Mourir ainsi, — comme un jour je le vis mourir, — Lui, l’ami, qui lança ses éclairs et ses regards — divinement dans ma sombre jeunesse ! — Joyeux dans son courage et profond, — il dansait dans la bataille.

Le plus joyeux des guerriers, — le plus puissant des vainqueurs, — chargeant un destin sur son destin, — dur, pensif, prévoyant, — vibrant à la victoire, — criant la joie, vainqueur en mourant :

À l’heure de la mort il ordonnait, — il ordonnait que l’on anéantît !

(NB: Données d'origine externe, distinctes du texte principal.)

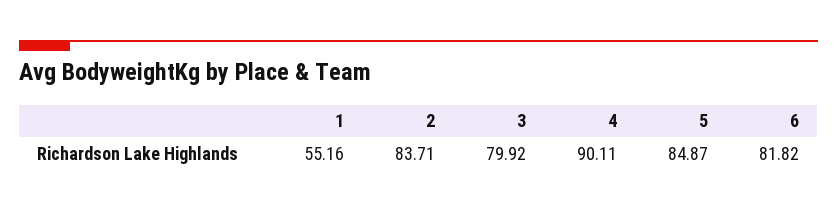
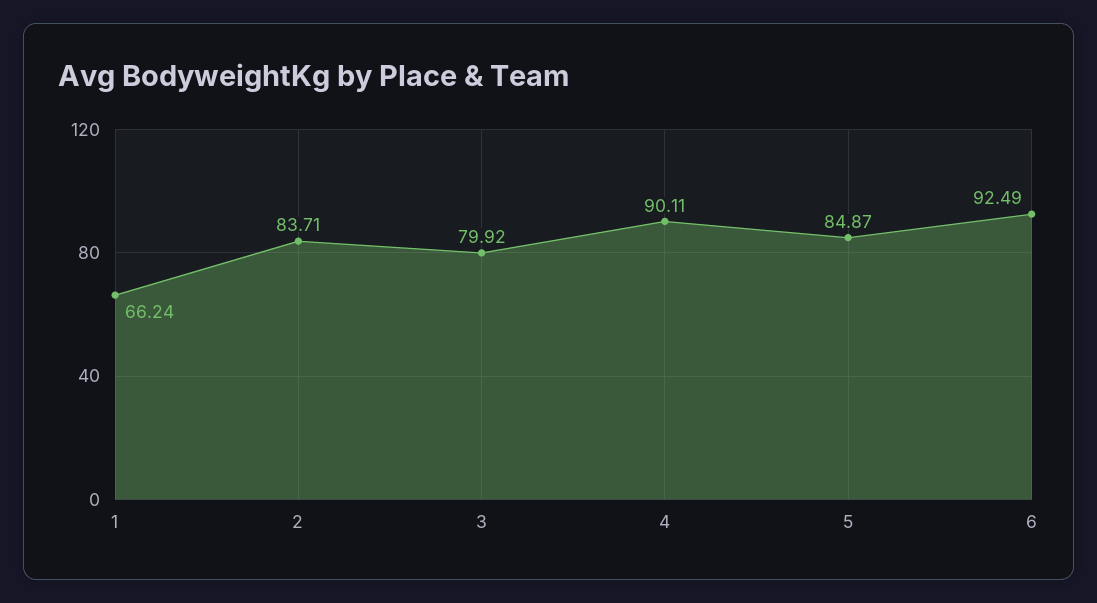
1: 55.16 -> 66.24
6: 81.82 -> 92.49

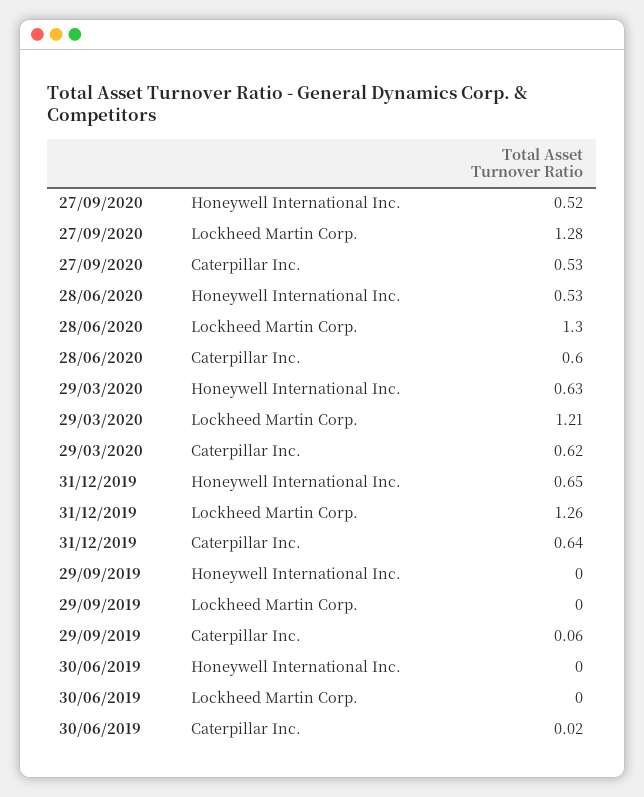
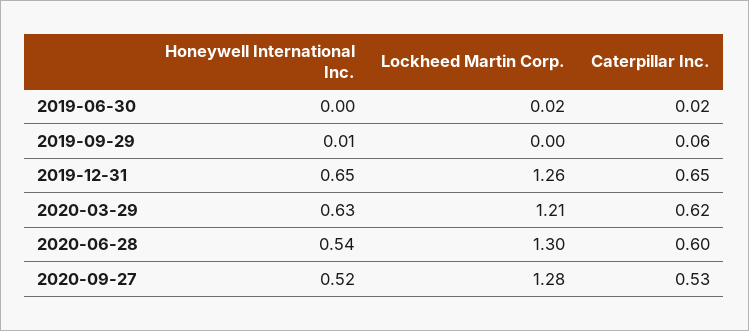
28/06/2020, Honeywell International Inc.: 0.53 -> 0.54
31/12/2019, Caterpillar Inc.: 0.64 -> 0.65
29/09/2019, Honeywell International Inc.: 0 -> 0.01
30/06/2019, Lockheed Martin Corp.: 0 -> 0.02

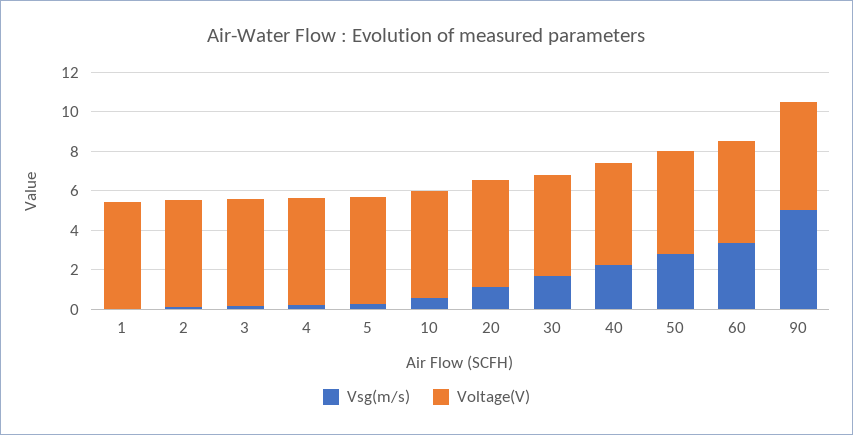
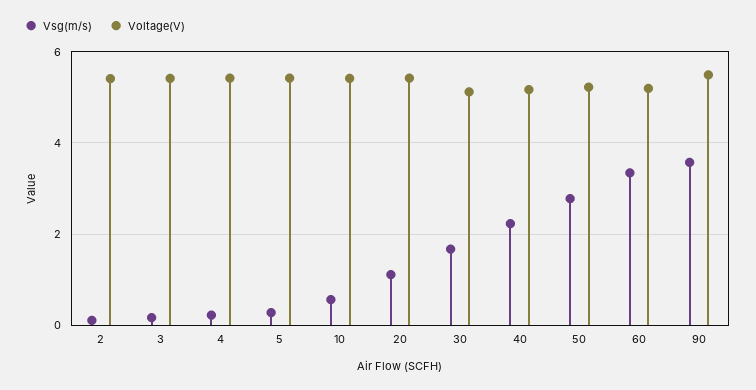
Vsg(m/s), 1: 0 -> none
Voltage(V), 1: 5.5 -> none
Vsg(m/s), 90: 5 -> 3.6

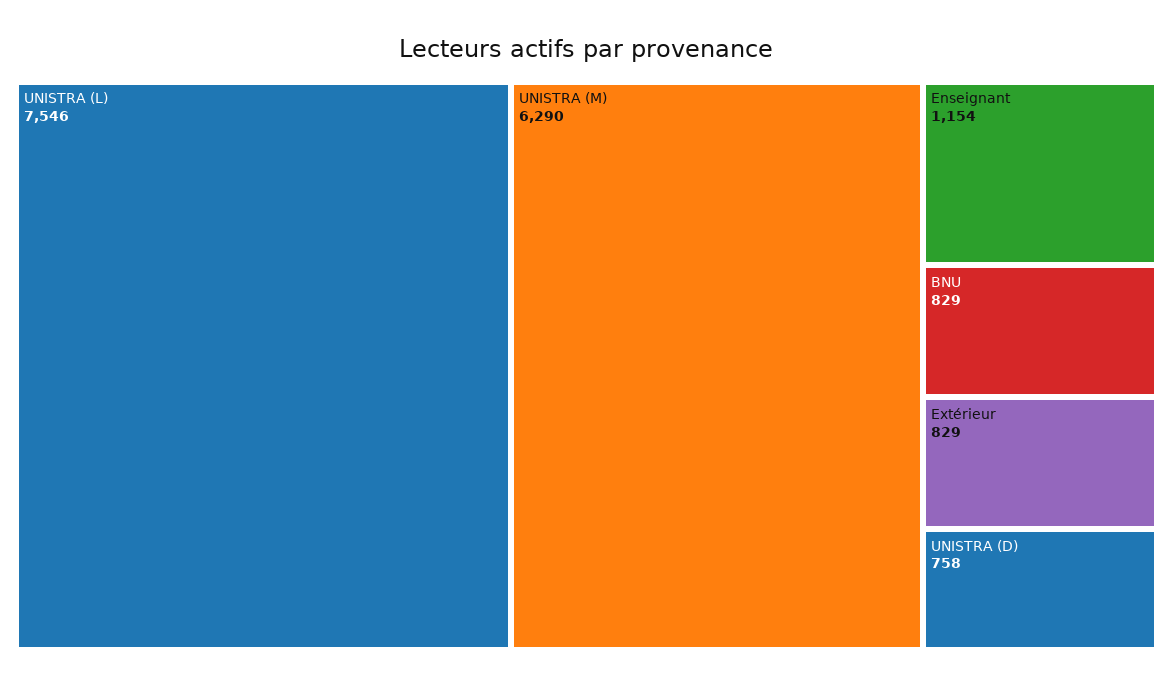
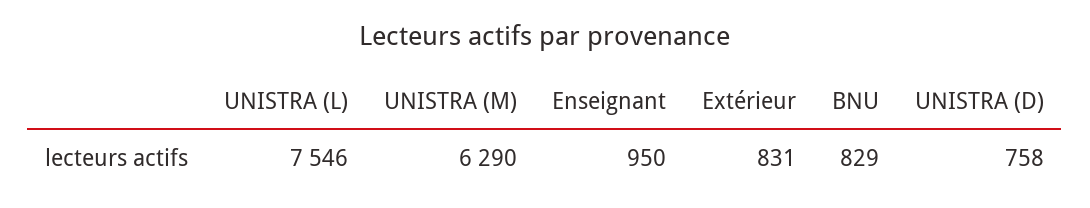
Enseignant: 1154 -> 950
Extérieur: 829 -> 831

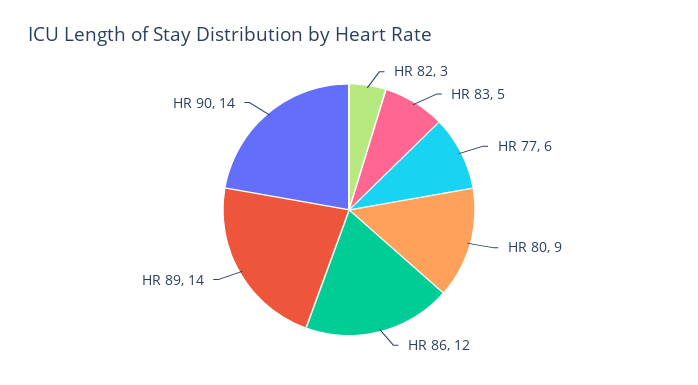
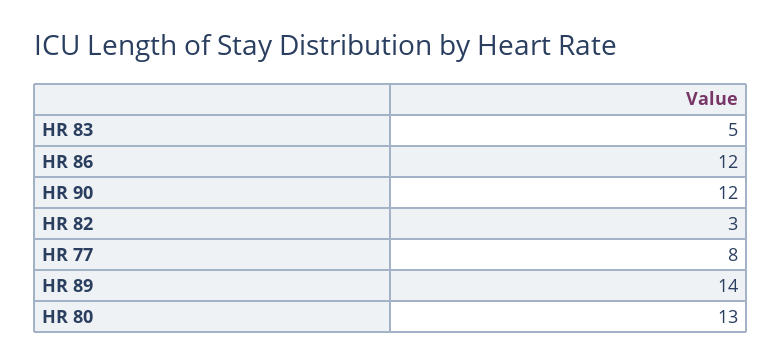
HR 77: 6 -> 8
HR 80: 9 -> 13
HR 90: 14 -> 12

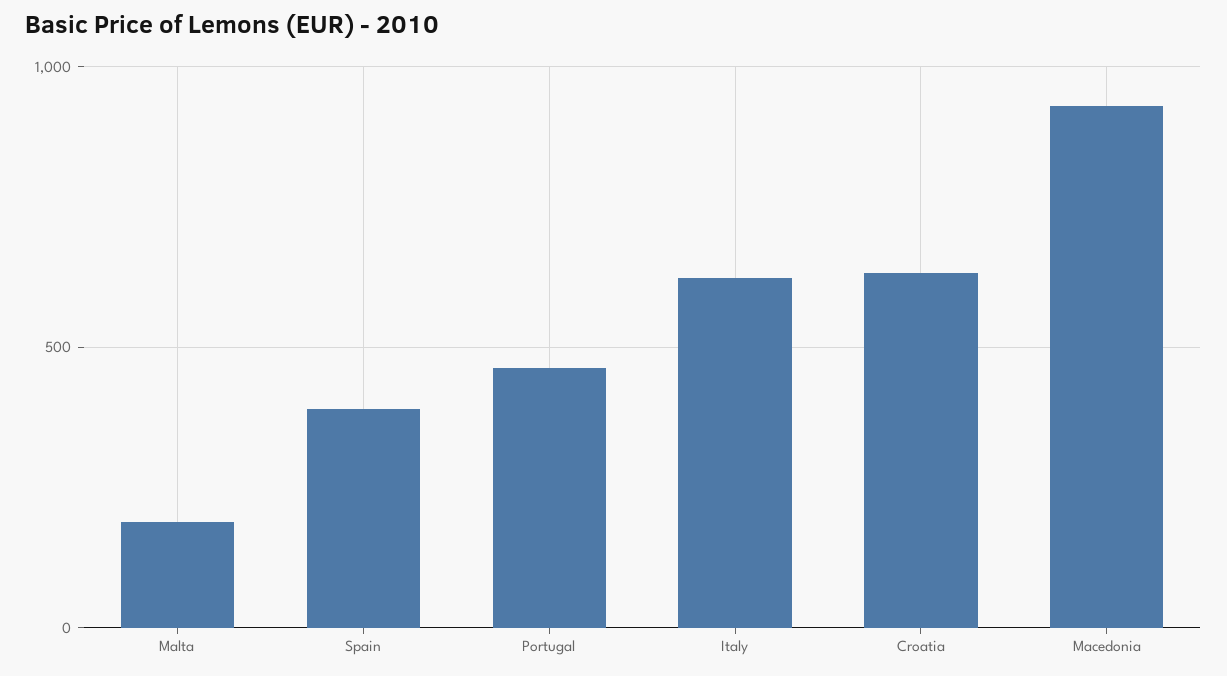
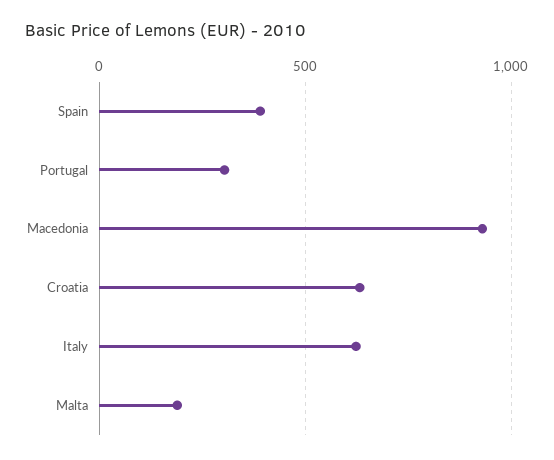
Portugal: 450 -> 300

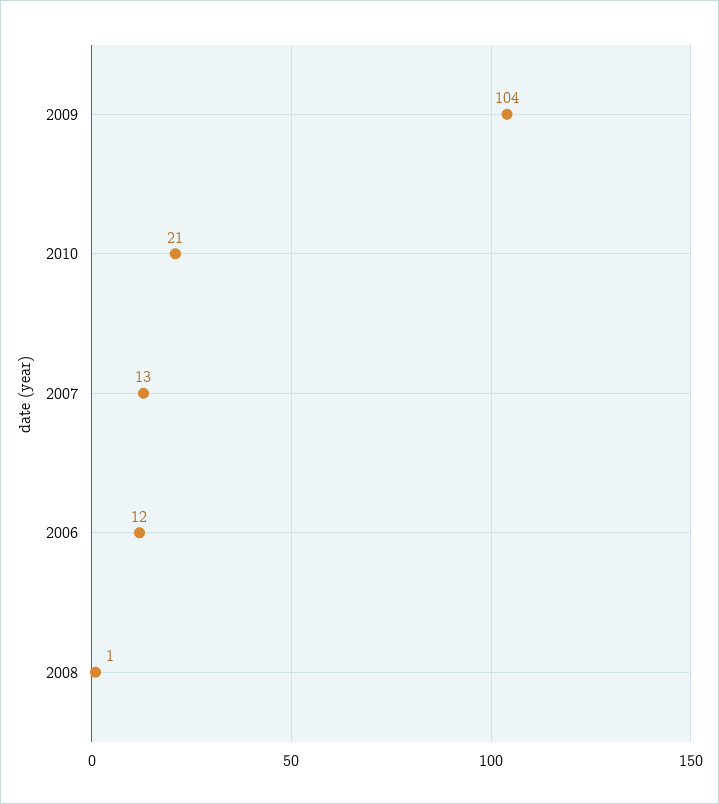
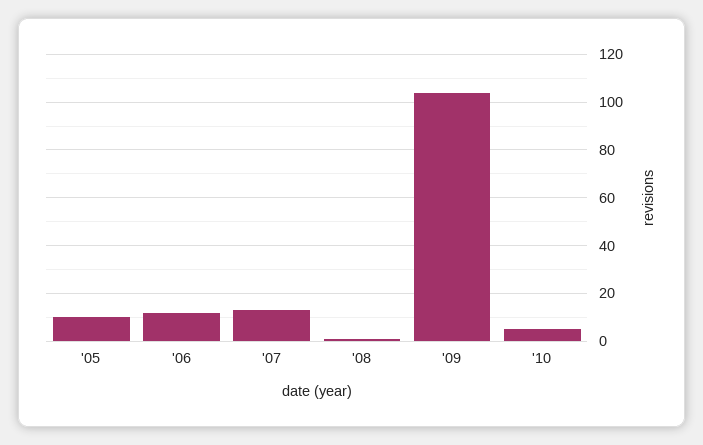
2010: 21 -> 5
'05: none -> 10

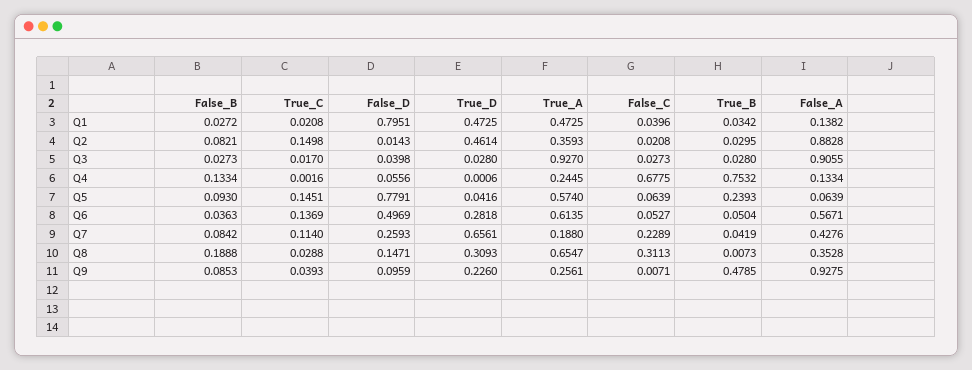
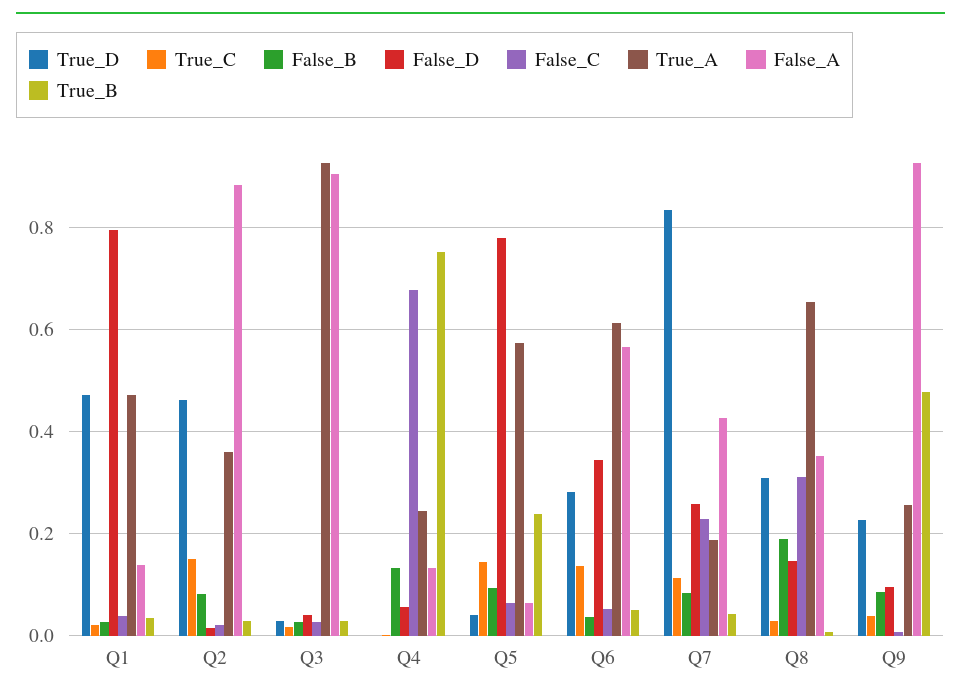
False_D, Q6: 0.4969 -> 0.34
True_D, Q7: 0.6561 -> 0.84

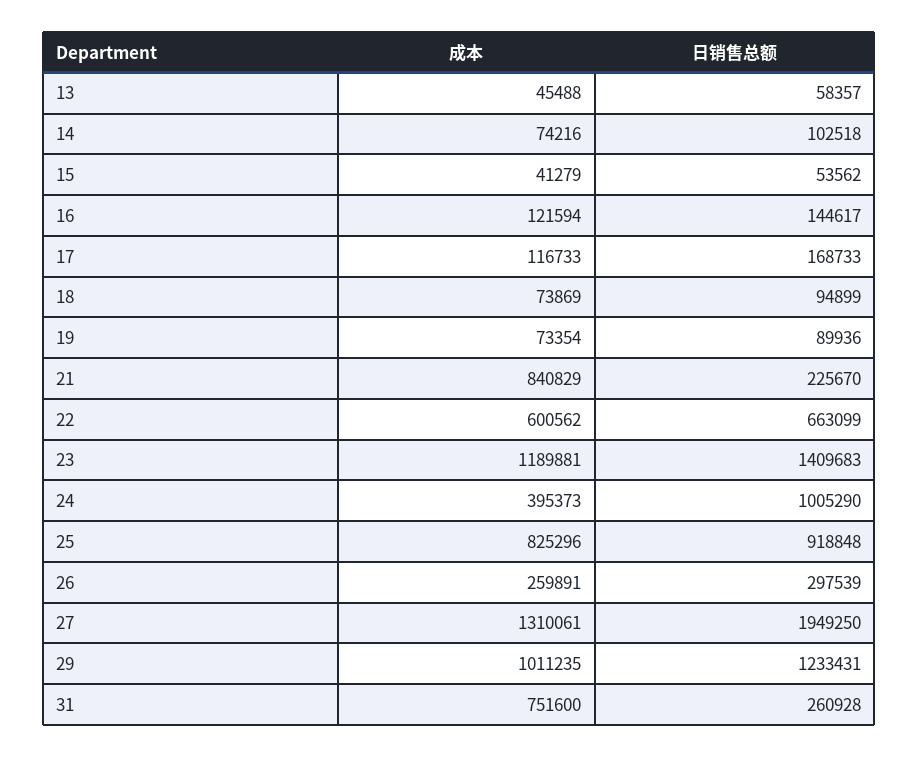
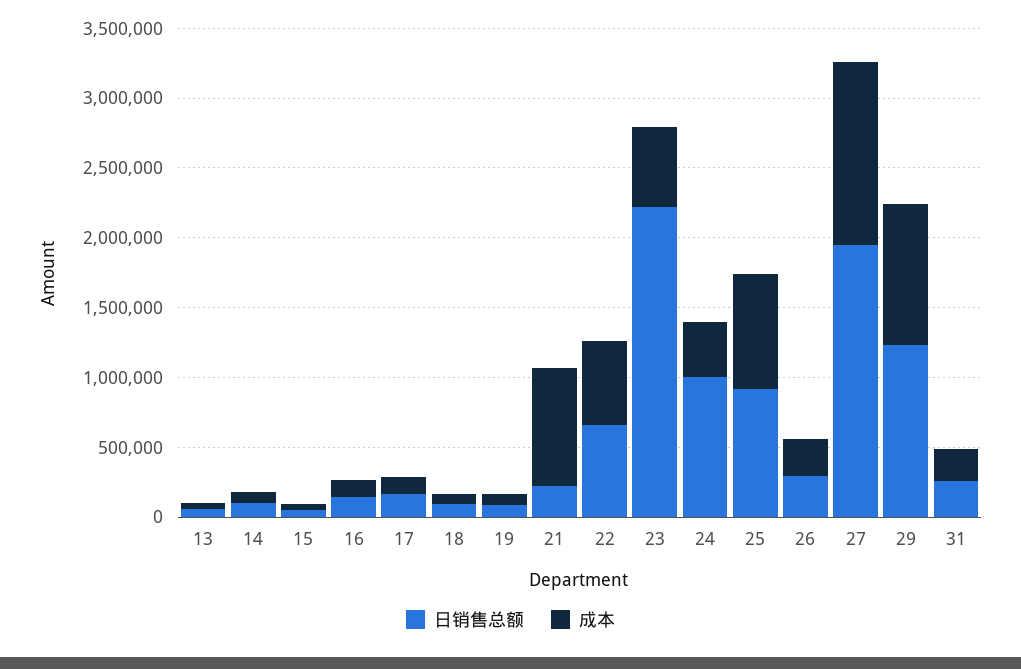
成本, 23: 1189881 -> 600000
日销售总额, 23: 1409683 -> 2200000
成本, 31: 751600 -> 200000

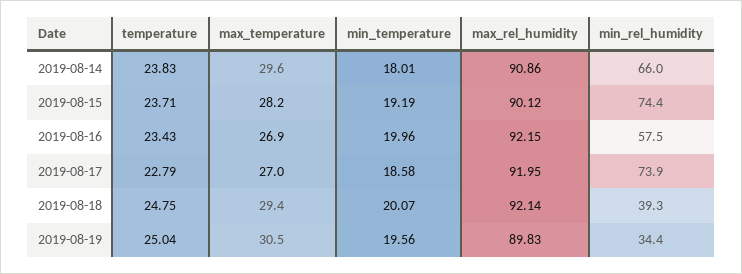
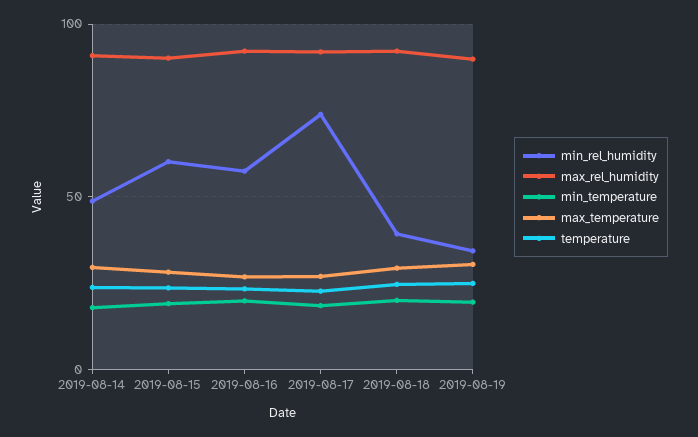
min_rel_humidity, 2019-08-14: 66 -> 50
min_rel_humidity, 2019-08-15: 74.4 -> 60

Mourir ainsi, — comme un jour je le vis mourir : — en créant la victoire et le néant


ENTRE OISEAUX DE PROIE


Celui qui veut descendre, — que vite — l’engloutit le gouffre ! — Mais toi, Zarathustra, — aimes-tu encore l’abîme, — imites-tu encore le pin ?

Le pin plonge ses racines, où — le rocher même avec épouvante — regarde dans le gouffre, — mais l’arbre s’accroche aux abîmes, — tandis que tout, autour de lui, — veut s’élancer dans le gouffre. — Entre l’impatience — du sauvage roulement, du ruisseau qui bondit, — il attend patient, dur, muet, — solitaire…

Solitaire !… — Qui donc oserait — habiter ces lieux, — surplomber l’abîme ? — Un oiseau de proie peut-être : — il se suspendrait aux cheveux — du tenace Patient, — joyeux de lui faire mal, — grinçant d’un rire fou, — d’un air d’oiseau de proie…

Pourquoi si tenace ? — dit le moqueur cruel : — On doit avoir des

  1. Par ces poèmes se termine l’œuvre du philosophe allemand. Ce sont les dernières pages écrites par lui avant que la cruelle maladie dont il souffrait ne vînt paralyser sa pensée.